Entries from a dataset
============

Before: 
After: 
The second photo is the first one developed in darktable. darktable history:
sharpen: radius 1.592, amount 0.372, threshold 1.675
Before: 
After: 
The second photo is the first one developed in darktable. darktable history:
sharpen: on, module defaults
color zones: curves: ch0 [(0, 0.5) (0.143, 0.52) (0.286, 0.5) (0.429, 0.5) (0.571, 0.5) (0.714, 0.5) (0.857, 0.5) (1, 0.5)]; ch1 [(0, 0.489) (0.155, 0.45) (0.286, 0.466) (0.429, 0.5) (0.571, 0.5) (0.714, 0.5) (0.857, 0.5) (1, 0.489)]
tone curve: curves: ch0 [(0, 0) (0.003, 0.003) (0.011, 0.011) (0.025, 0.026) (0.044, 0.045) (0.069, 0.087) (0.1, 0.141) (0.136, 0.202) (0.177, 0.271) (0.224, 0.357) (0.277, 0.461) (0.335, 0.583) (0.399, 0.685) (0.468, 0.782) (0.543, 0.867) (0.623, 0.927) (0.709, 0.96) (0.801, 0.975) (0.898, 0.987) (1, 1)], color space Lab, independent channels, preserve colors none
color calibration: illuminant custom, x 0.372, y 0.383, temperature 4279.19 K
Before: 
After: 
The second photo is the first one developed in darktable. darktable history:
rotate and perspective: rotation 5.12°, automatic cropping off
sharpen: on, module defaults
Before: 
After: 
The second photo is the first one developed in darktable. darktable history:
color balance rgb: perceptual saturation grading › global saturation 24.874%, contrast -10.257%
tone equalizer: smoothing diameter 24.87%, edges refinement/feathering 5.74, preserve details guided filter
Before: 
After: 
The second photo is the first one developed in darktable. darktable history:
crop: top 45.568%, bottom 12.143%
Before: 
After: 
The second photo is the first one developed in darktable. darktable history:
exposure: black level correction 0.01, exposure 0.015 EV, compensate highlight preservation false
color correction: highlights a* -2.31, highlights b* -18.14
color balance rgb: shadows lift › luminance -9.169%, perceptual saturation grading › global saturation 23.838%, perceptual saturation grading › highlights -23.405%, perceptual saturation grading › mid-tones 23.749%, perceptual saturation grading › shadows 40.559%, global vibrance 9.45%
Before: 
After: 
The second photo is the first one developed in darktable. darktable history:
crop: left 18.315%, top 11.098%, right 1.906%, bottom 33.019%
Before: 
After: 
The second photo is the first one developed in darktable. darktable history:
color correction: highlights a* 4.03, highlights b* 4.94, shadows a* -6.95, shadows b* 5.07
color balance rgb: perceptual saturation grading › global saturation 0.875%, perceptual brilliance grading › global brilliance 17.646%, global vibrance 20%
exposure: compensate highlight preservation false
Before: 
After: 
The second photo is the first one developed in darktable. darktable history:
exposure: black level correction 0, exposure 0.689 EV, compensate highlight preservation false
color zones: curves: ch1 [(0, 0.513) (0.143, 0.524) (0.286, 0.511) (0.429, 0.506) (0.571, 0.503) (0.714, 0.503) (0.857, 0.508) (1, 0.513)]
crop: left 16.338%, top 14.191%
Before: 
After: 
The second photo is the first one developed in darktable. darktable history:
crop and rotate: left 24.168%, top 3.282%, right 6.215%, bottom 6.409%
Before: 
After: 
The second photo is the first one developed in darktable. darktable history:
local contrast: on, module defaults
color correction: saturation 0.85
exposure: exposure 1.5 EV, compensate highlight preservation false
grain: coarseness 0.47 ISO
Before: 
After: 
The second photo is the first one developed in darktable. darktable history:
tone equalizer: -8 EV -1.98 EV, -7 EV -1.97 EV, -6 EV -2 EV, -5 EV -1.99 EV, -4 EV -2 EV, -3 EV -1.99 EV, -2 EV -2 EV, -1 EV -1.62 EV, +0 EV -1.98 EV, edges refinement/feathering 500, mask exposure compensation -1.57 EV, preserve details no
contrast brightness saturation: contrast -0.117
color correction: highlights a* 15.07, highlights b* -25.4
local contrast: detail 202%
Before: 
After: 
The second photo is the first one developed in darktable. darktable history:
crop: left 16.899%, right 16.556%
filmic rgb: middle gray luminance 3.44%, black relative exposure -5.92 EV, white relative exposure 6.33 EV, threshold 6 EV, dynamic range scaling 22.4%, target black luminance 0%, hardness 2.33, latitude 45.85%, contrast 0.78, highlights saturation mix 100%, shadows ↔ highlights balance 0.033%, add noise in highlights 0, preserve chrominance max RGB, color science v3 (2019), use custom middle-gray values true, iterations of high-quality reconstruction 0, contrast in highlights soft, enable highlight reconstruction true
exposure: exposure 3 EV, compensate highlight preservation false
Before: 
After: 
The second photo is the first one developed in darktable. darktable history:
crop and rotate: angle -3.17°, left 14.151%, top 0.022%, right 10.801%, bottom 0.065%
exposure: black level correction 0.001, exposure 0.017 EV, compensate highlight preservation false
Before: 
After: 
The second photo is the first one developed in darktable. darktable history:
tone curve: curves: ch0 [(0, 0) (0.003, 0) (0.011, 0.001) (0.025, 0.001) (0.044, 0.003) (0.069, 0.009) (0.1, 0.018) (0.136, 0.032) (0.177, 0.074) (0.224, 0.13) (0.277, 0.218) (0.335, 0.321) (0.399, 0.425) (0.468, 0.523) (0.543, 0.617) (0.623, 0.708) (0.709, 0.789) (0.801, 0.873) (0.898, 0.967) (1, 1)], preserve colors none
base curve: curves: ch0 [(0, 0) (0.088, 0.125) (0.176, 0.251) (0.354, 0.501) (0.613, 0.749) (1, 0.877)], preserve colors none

============

■ Set exercise: Please update the listing above by changing each "developed" to "processed" and leaving everything else unchanged.

■ Reply to the exercise:
Before: 
After: 
The second photo is the first one processed in darktable. darktable history:
sharpen: radius 1.592, amount 0.372, threshold 1.675
Before: 
After: 
The second photo is the first one processed in darktable. darktable history:
sharpen: on, module defaults
color zones: curves: ch0 [(0, 0.5) (0.143, 0.52) (0.286, 0.5) (0.429, 0.5) (0.571, 0.5) (0.714, 0.5) (0.857, 0.5) (1, 0.5)]; ch1 [(0, 0.489) (0.155, 0.45) (0.286, 0.466) (0.429, 0.5) (0.571, 0.5) (0.714, 0.5) (0.857, 0.5) (1, 0.489)]
tone curve: curves: ch0 [(0, 0) (0.003, 0.003) (0.011, 0.011) (0.025, 0.026) (0.044, 0.045) (0.069, 0.087) (0.1, 0.141) (0.136, 0.202) (0.177, 0.271) (0.224, 0.357) (0.277, 0.461) (0.335, 0.583) (0.399, 0.685) (0.468, 0.782) (0.543, 0.867) (0.623, 0.927) (0.709, 0.96) (0.801, 0.975) (0.898, 0.987) (1, 1)], color space Lab, independent channels, preserve colors none
color calibration: illuminant custom, x 0.372, y 0.383, temperature 4279.19 K
Before: 
After: 
The second photo is the first one processed in darktable. darktable history:
rotate and perspective: rotation 5.12°, automatic cropping off
sharpen: on, module defaults
Before: 
After: 
The second photo is the first one processed in darktable. darktable history:
color balance rgb: perceptual saturation grading › global saturation 24.874%, contrast -10.257%
tone equalizer: smoothing diameter 24.87%, edges refinement/feathering 5.74, preserve details guided filter
Before: 
After: 
The second photo is the first one processed in darktable. darktable history:
crop: top 45.568%, bottom 12.143%
Before: 
After: 
The second photo is the first one processed in darktable. darktable history:
exposure: black level correction 0.01, exposure 0.015 EV, compensate highlight preservation false
color correction: highlights a* -2.31, highlights b* -18.14
color balance rgb: shadows lift › luminance -9.169%, perceptual saturation grading › global saturation 23.838%, perceptual saturation grading › highlights -23.405%, perceptual saturation grading › mid-tones 23.749%, perceptual saturation grading › shadows 40.559%, global vibrance 9.45%
Before: 
After: 
The second photo is the first one processed in darktable. darktable history:
crop: left 18.315%, top 11.098%, right 1.906%, bottom 33.019%
Before: 
After: 
The second photo is the first one processed in darktable. darktable history:
color correction: highlights a* 4.03, highlights b* 4.94, shadows a* -6.95, shadows b* 5.07
color balance rgb: perceptual saturation grading › global saturation 0.875%, perceptual brilliance grading › global brilliance 17.646%, global vibrance 20%
exposure: compensate highlight preservation false
Before: 
After: 
The second photo is the first one processed in darktable. darktable history:
exposure: black level correction 0, exposure 0.689 EV, compensate highlight preservation false
color zones: curves: ch1 [(0, 0.513) (0.143, 0.524) (0.286, 0.511) (0.429, 0.506) (0.571, 0.503) (0.714, 0.503) (0.857, 0.508) (1, 0.513)]
crop: left 16.338%, top 14.191%
Before: 
After: 
The second photo is the first one processed in darktable. darktable history:
crop and rotate: left 24.168%, top 3.282%, right 6.215%, bottom 6.409%
Before: 
After: 
The second photo is the first one processed in darktable. darktable history:
local contrast: on, module defaults
color correction: saturation 0.85
exposure: exposure 1.5 EV, compensate highlight preservation false
grain: coarseness 0.47 ISO
Before: 
After: 
The second photo is the first one processed in darktable. darktable history:
tone equalizer: -8 EV -1.98 EV, -7 EV -1.97 EV, -6 EV -2 EV, -5 EV -1.99 EV, -4 EV -2 EV, -3 EV -1.99 EV, -2 EV -2 EV, -1 EV -1.62 EV, +0 EV -1.98 EV, edges refinement/feathering 500, mask exposure compensation -1.57 EV, preserve details no
contrast brightness saturation: contrast -0.117
color correction: highlights a* 15.07, highlights b* -25.4
local contrast: detail 202%
Before: 
After: 
The second photo is the first one processed in darktable. darktable history:
crop: left 16.899%, right 16.556%
filmic rgb: middle gray luminance 3.44%, black relative exposure -5.92 EV, white relative exposure 6.33 EV, threshold 6 EV, dynamic range scaling 22.4%, target black luminance 0%, hardness 2.33, latitude 45.85%, contrast 0.78, highlights saturation mix 100%, shadows ↔ highlights balance 0.033%, add noise in highlights 0, preserve chrominance max RGB, color science v3 (2019), use custom middle-gray values true, iterations of high-quality reconstruction 0, contrast in highlights soft, enable highlight reconstruction true
exposure: exposure 3 EV, compensate highlight preservation false
Before: 
After: 
The second photo is the first one processed in darktable. darktable history:
crop and rotate: angle -3.17°, left 14.151%, top 0.022%, right 10.801%, bottom 0.065%
exposure: black level correction 0.001, exposure 0.017 EV, compensate highlight preservation false
Before: 
After: 
The second photo is the first one processed in darktable. darktable history:
tone curve: curves: ch0 [(0, 0) (0.003, 0) (0.011, 0.001) (0.025, 0.001) (0.044, 0.003) (0.069, 0.009) (0.1, 0.018) (0.136, 0.032) (0.177, 0.074) (0.224, 0.13) (0.277, 0.218) (0.335, 0.321) (0.399, 0.425) (0.468, 0.523) (0.543, 0.617) (0.623, 0.708) (0.709, 0.789) (0.801, 0.873) (0.898, 0.967) (1, 1)], preserve colors none
base curve: curves: ch0 [(0, 0) (0.088, 0.125) (0.176, 0.251) (0.354, 0.501) (0.613, 0.749) (1, 0.877)], preserve colors none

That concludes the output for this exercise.